PASSAGE TO READ below:

MEL
Rethinking Data Collection in the Digital Era: Reflections from the Field and Beyond
AUTHOR:
Jyoti Nayak

Over the past year, I led the design and implementation of a multi-country online survey. The experience was as revealing as it was instructive, not just in terms of the insights we generated, but also in what it taught us about data collection in a digitally fragmented, low-response, and fast-moving policy landscape.

As I reflect on the process, particularly after attending the recent Data User Conference 2025 (organized by the Ministry of Statistics and Programme Implementation, Government of India), one thing stands out: we are in urgent need of a shift in how we think about, produce, and use data.

Designing with Intent, Deploying with Agility

Our online survey was structured around a carefully constructed, multi-choice questionnaire designed to support a broader research framework. The instrument combined ordinal, categorical, and ranking questions, refined through internal expert feedback.

Programming the survey posed its own set of questions—which platform best accommodates our needs, and those of our respondents? After testing multiple platforms for usability, skip logic, and compatibility with question formats, we selected SurveyCTO. The selection was not only based on its interface, but also due to our team's prior experience.

Yet, no matter how sound the technical back-end, user experience and participation became the critical front-end challenges. We faced low response rates—despite targeted outreach, snowball sampling, and multiple reminders—and had to troubleshoot UX issues on mobile devices in real time. These practical frictions reflected a broader theme I later heard echoed at the Data User Conference: data systems today are only as strong as their interface with reality.

Lessons from the Data User Conference: A Call for Responsiveness and Representativeness

What resonated most during the conference was the stark disconnect between what data users need and what current data systems deliver. In one panel, private sector analysts described how, in the absence of quarterly consumption data in India, they were “shooting in the dark,” relying on proxy indicators like vehicle sales and FMCG trends to understand economic behaviour. Calls were made for more real-time, mobile-compatible, and lower-cost data collection methods, particularly in the wake of India’s widespread digital adoption.

On the producer side, researchers shared the intense challenges of conducting face-to-face surveys—from outdated sampling frames (still based on Census 2011) to field investigator attrition, respondent fatigue, and data inconsistencies across large and diverse geographies. What stayed with me was their appeal for standardization and shared infrastructure, including a unified, regularly updated sample frame, shared tools, and clearer validation benchmarks.

End of PASSAGE TO READ.
INFORMATION below:

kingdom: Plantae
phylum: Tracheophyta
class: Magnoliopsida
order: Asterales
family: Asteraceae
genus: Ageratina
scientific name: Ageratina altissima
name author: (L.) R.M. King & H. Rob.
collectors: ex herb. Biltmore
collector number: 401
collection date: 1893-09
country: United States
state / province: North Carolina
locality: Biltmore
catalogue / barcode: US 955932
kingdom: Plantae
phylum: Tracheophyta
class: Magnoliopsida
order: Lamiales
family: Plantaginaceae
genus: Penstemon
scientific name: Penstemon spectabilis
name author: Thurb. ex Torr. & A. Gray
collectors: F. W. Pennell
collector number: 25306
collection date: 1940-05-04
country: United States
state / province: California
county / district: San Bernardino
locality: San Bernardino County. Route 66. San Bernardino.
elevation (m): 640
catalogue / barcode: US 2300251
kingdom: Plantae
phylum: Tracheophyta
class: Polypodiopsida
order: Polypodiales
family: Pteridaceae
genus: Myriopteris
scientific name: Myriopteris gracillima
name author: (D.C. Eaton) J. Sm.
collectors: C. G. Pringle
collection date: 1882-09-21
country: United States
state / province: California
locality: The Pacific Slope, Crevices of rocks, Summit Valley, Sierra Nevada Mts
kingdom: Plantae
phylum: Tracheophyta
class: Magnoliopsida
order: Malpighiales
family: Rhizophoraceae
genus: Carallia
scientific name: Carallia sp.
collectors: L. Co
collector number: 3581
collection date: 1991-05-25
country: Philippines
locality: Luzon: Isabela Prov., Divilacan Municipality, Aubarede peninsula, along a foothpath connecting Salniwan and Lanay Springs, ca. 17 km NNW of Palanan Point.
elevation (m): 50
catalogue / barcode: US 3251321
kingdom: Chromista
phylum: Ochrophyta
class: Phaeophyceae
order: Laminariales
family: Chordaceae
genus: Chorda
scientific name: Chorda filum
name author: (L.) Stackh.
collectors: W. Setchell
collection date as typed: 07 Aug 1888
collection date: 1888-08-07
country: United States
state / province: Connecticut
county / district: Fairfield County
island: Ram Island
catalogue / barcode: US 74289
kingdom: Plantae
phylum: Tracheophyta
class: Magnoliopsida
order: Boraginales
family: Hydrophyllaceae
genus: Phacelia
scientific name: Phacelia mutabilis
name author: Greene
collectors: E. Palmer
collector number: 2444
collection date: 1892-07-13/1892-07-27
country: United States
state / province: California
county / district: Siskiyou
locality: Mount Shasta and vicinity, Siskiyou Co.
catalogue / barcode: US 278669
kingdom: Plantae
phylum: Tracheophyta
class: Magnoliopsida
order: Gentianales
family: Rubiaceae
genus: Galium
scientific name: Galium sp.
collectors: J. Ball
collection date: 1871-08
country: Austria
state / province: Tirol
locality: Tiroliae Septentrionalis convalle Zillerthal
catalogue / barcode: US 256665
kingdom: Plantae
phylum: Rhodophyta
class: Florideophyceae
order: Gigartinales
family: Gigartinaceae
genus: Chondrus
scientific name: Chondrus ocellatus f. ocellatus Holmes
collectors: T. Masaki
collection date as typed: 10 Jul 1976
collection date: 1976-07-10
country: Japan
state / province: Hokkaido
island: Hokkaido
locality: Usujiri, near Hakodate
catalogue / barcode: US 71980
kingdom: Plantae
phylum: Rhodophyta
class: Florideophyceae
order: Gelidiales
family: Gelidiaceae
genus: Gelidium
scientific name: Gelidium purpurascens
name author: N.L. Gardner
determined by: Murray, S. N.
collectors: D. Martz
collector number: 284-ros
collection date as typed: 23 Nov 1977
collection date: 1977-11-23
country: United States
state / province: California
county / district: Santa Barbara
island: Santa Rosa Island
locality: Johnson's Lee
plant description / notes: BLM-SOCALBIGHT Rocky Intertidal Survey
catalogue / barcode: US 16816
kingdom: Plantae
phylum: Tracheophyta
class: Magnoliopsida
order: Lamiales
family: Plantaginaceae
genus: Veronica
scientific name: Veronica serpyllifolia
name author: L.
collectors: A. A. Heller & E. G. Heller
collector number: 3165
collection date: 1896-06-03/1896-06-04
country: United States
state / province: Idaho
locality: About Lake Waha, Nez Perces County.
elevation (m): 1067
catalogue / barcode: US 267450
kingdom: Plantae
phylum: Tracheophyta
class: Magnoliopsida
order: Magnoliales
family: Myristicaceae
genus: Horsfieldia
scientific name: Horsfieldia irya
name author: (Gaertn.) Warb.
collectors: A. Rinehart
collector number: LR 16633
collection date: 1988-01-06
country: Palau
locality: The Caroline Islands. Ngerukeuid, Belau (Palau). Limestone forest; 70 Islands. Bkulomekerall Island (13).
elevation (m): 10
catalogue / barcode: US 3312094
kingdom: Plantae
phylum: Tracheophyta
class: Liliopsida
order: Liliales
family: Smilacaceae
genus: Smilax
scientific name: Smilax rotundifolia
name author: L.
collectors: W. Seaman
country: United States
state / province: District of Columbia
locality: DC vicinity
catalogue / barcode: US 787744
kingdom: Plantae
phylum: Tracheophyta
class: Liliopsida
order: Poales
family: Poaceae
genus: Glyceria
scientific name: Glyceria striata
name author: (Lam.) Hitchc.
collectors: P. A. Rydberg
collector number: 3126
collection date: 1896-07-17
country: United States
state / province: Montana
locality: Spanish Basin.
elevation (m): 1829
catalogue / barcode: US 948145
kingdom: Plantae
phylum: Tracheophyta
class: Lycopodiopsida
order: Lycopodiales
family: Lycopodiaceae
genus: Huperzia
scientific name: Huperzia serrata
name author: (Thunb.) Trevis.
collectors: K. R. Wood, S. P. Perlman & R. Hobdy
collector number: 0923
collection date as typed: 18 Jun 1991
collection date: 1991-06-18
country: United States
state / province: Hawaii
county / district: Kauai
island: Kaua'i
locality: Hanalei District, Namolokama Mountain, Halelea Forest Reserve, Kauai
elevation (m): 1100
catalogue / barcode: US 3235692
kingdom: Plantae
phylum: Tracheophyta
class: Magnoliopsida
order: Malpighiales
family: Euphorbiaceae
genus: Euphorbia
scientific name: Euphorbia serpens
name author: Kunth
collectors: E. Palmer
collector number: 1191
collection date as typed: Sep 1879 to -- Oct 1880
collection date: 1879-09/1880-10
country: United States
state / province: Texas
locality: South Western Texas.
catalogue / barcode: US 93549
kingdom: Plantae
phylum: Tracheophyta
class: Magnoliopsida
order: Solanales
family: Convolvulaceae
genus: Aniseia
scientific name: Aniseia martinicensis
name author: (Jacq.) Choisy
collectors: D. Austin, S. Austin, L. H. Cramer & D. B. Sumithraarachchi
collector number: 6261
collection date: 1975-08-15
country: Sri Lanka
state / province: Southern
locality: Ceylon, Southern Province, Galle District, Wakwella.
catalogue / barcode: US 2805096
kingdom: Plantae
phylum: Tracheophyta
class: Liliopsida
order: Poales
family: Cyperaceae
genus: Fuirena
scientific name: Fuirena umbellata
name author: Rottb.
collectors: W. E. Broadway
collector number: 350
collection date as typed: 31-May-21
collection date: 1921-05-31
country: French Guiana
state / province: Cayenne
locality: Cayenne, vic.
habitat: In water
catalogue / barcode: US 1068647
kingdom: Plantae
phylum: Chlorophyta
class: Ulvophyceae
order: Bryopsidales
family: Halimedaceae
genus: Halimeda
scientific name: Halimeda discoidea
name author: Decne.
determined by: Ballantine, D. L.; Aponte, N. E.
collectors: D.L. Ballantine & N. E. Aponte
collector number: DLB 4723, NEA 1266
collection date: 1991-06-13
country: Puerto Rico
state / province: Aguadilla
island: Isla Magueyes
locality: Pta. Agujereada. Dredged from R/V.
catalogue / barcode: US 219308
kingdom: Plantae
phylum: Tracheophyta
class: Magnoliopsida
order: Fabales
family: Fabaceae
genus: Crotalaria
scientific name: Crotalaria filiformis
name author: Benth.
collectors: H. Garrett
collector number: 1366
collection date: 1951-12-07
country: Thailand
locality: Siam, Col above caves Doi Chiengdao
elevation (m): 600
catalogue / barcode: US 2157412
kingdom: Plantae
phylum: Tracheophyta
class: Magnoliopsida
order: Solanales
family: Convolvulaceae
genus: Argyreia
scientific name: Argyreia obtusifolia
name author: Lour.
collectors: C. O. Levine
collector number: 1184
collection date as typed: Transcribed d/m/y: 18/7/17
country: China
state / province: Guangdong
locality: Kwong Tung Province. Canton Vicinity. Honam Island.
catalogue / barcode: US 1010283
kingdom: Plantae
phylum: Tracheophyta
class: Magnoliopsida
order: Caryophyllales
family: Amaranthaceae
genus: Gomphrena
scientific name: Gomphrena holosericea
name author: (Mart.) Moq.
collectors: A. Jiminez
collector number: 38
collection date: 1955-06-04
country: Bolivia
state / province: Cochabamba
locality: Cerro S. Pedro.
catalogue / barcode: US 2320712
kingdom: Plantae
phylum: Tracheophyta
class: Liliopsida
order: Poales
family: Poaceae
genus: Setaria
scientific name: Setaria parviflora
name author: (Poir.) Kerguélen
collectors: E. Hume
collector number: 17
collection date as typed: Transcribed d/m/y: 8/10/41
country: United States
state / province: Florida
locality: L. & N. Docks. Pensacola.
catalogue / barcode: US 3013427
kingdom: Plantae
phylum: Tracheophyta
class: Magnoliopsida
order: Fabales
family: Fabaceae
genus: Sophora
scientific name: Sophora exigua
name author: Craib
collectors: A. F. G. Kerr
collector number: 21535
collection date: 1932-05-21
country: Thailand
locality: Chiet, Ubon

End of INFORMATION.

THINGS TO DO:
(a) Set down a passage from the article on data collection word for word. Begin at the words "Programming the survey" and stop after "interface with reality.".
(b) According to the article on data collection, why did the team choose SurveyCTO to program its online survey?

ANSWERS GIVEN:
(a)
Programming the survey posed its own set of questions—which platform best accommodates our needs, and those of our respondents? After testing multiple platforms for usability, skip logic, and compatibility with question formats, we selected SurveyCTO. The selection was not only based on its interface, but also due to our team's prior experience.

Yet, no matter how sound the technical back-end, user experience and participation became the critical front-end challenges. We faced low response rates—despite targeted outreach, snowball sampling, and multiple reminders—and had to troubleshoot UX issues on mobile devices in real time. These practical frictions reflected a broader theme I later heard echoed at the Data User Conference: data systems today are only as strong as their interface with reality.

(b) The team tested several platforms for usability, skip logic, and compatibility with its question formats, then selected SurveyCTO. The choice rested on its interface and on the team's prior experience with it.